17 Senator Sherman broadly stated: "I do not see what harm a foreigner can do us if neither his person nor his property is here. He may combine or conspire to his heart's content if none of his co-conspirators are here or his property is not here." 21 Cong. Rec. 2455 (1890), reprinted in 1 Kintner, supra, at 126. To the extent this delphic passage, which applies equally to civil and criminal liability under the Act, might be taken to imply that Congress did not intend to reach wholly foreign transactions at all, the authoritative judicial construction of the Act, not to mention the text of § 7, are controlling and to the contrary.

18 Cf. Alcoa, 148 F.2d at 444 (explaining that applying the Sherman Act to wholly foreign conduct producing an actual intended effect within the United States fell within the principle established in United States v. Pacific & Arctic Ry., 228 U.S. 87 (1913); although in that criminal case "the persons held liable had sent agents into the United States to perform part of the agreement," an agent, Judge Hand explained, is "merely an animate means of executing his principal's purpose[]" and "for the purpose of this case" "does not differ from an inanimate means").

19 See 1977 Guidelines, supra, at 9, 53-57 case L; American Tobacco Co., 221 U.S. 106, 120-21 (1911) (arguing, in a Sherman Act case, "[a] crime is committed within the jurisdiction where the act of the parties actually takes effect, although the instrumentalities may have been set in motion in another jurisdiction"). The House Report accompanying the FTAIA demonstrates Congress' familiarity with the Department's 1977 Guidelines. See H.R. Rep. No. 686, supra, at 5, reprinted in 1982 U.S.C.C.A.N. at 2490.

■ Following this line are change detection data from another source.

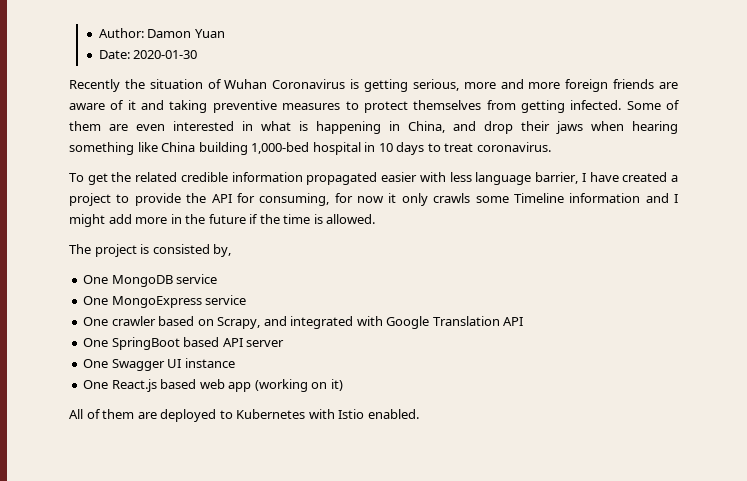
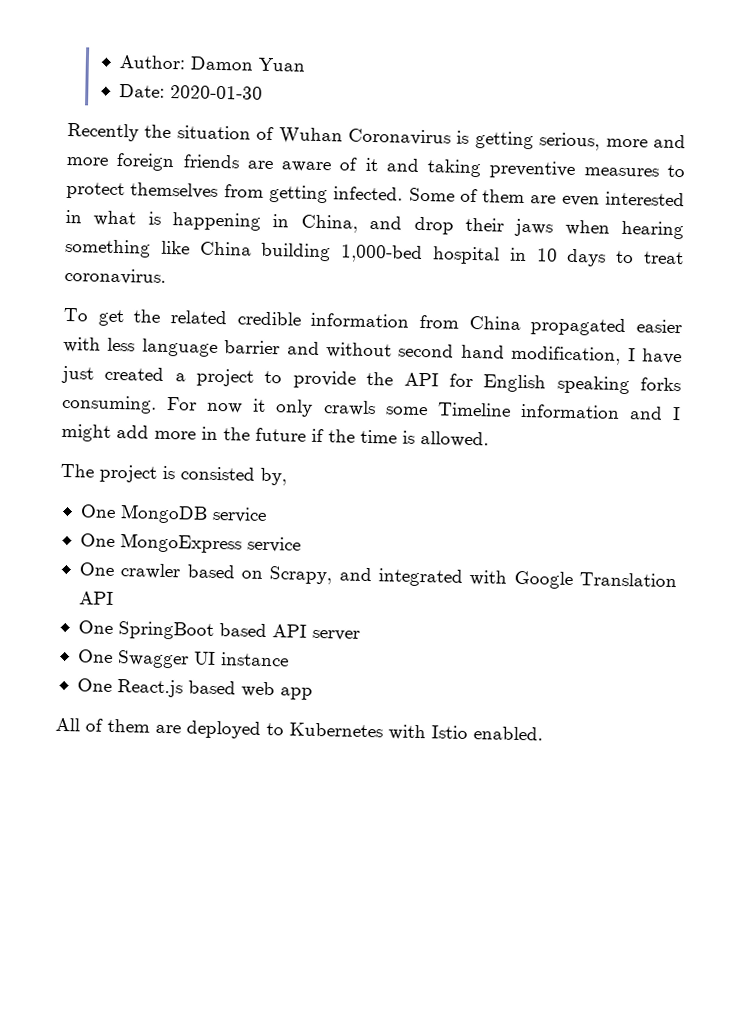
(303, 177) none -> [419,314,521,330] from China
[535,172,579,184] barrier, -> [224,340,622,365] barrier and without second hand modification,
(619, 177) none -> [61,365,94,384] just
[259,193,353,206] consuming, for -> [483,374,682,395] [61,394,198,414] English speaking forks consuming. For
[254,379,343,392] (working on it) -> (313, 693) none

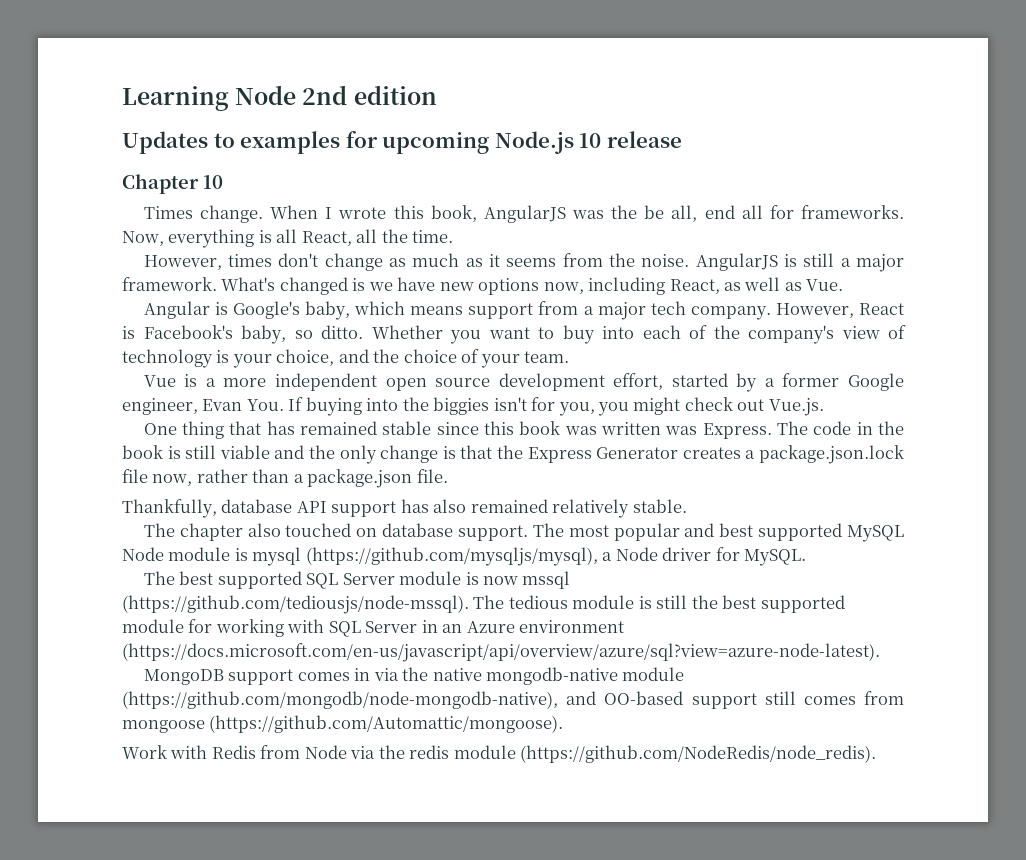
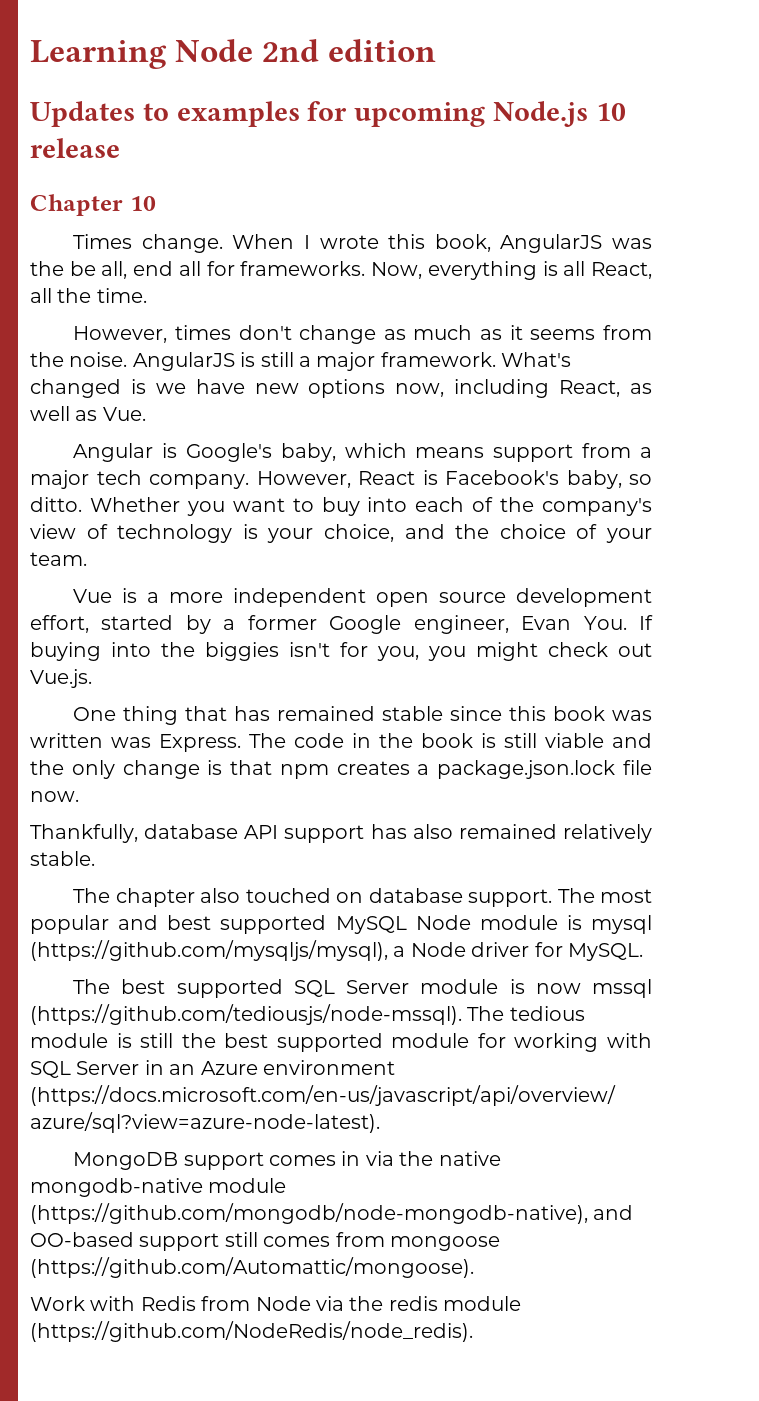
[497,445,679,463] the Express Generator -> [279,764,329,779] npm
[152,469,448,488] now, rather than a package.json file. -> [30,791,79,802] now.

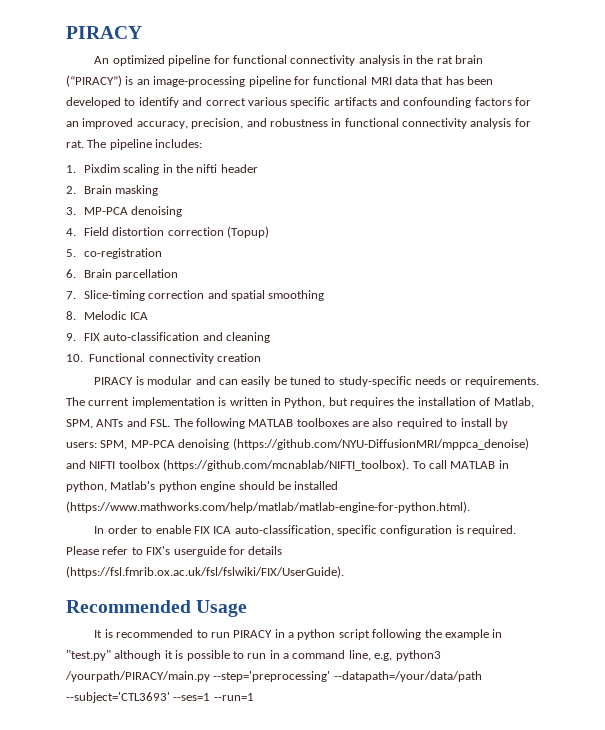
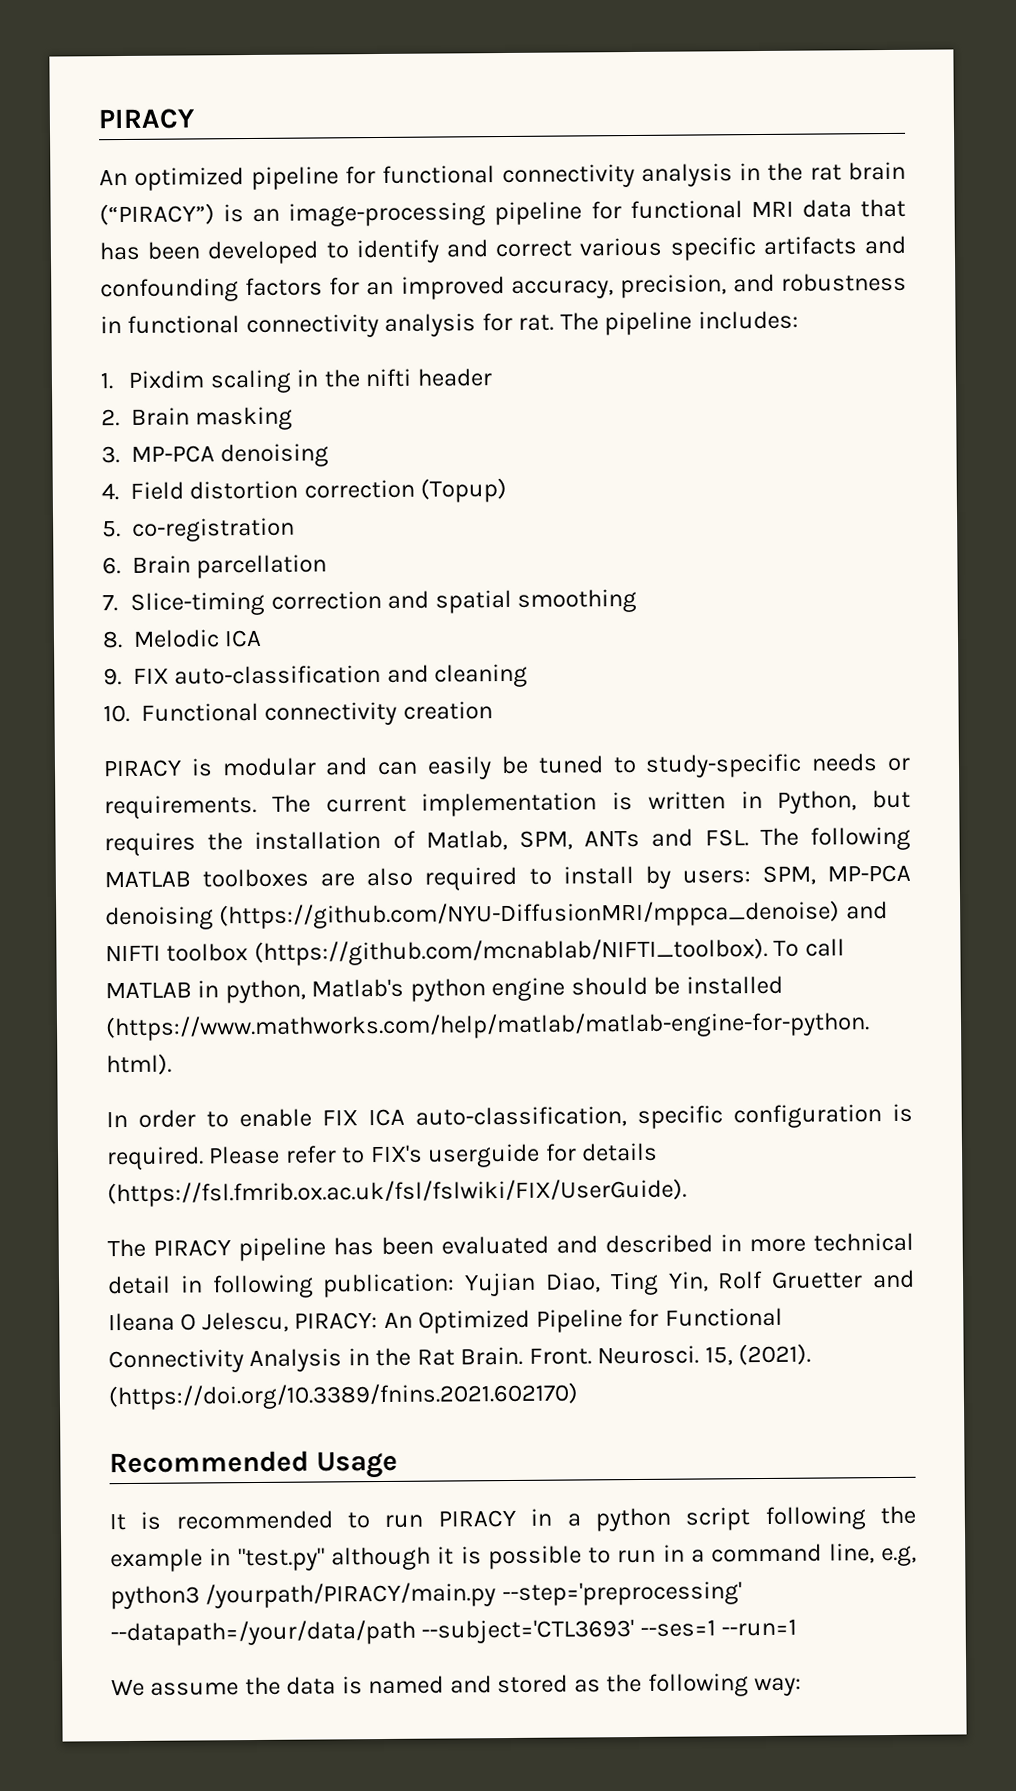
(344, 572) none -> [107,1232,914,1262] [107,1269,915,1299] [108,1307,783,1334] [108,1343,812,1374] [108,1382,579,1411] // The PIRACY pipeline has been evaluated and described in more technical detail in following publication: Yujian Diao, Ting Yin, Rolf Gruetter and Ileana O Jelescu, PIRACY: An Optimized Pipeline for Functional Connectivity Analysis in the Rat Brain. Front. Neurosci. 15, (2021). (https://doi.org/10.3389/fnins.2021.602170)
(254, 697) none -> [111,1673,803,1697] // We assume the data is named and stored as the following way:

20 See H.R. No. 686, supra, at 6, 13, reprinted in 1982 U.S.C.C.A.N. at 2491, 2498. Congress' view has not changed. In 1994, it enacted the International Antitrust Enforcement Assistance Act, 15 U.S.C. 6201-6212, in order to augment the United States' ability to combat "price-fixing cartels and monopolies that operate [in whole or in part] abroad." H.R. Rep. No. 772, 103d Cong., 2d Sess. 11 (1994); accord S. Rep. No. 388, 103d Cong., 2d Sess. 2 (1994). Congress, the legislative history of the statute shows, believed that such cartels are subject to criminal prosecution. See H.R. Rep. No. 772, supra, at 11 (approving the Justice Department's "efforts to investigate and prosecute violations of U.S. antitrust law in the international marketplace"); id. at 17 (recognizing that "the most serious antitrust violation -- such as cartel activities -- are criminal in nature); S. Rep. No. 388, supra, at 2 (explaining that a purpose of the Act is to facilitate investigation and prosecutions (emphasis added)).

21 At the hearing on the motion to dismiss, NPI expressly conceded this. See Hearing Tr. 16 (App. 92).

22 Of course, to be cognizable under the Sherman Act, foreign conduct must produce some effect within the United States. But if it does, and if a conspiracy based abroad includes in-U.S. conduct undertaken in furtherance of it, conspiratorial acts undertaken outside of the United States may be reached "without resort to any theory of extraterritorial jurisdiction." Inco Bank, 845 F.2d at 920 n.4.

23 A criminal Sherman Act offense, the Supreme Court has explained, requires no allegation or proof of an overt act; the conspiracy itself violates the law. See Nash v. United States, 229 U.S. 373, 378 (1913).

24 Resale price maintenance is an agreement between the seller of a good (typically a manufacturer) and the buyer (typically a dealer) that the buyer's resale of the item will be at a price set by the agreement. See, e.g., Business Elecs. Corp. v. Sharp Elecs. Corp., 485 U.S. 717, 726, 735 (1988); Monsanto Co. v. Spray-Rite Serv. Corp., 465 U.S. 752, 761 (1984).

25 The court implied that to prove in-U.S. conspiratorial conduct, the government must show that one of NPI's trading houses engaged in an overt act within the United States in furtherance of the conspiracy. See Op. at 14, 16-18 (Add. 15, 17-19). This is incorrect. Because the overt act of one conspirator taken in furtherance of a scheme may be attributed to other conspirators, see supra p.33, proof of such conspiratorial conduct by a trading house employed by any manufacturer involved in the scheme could suffice.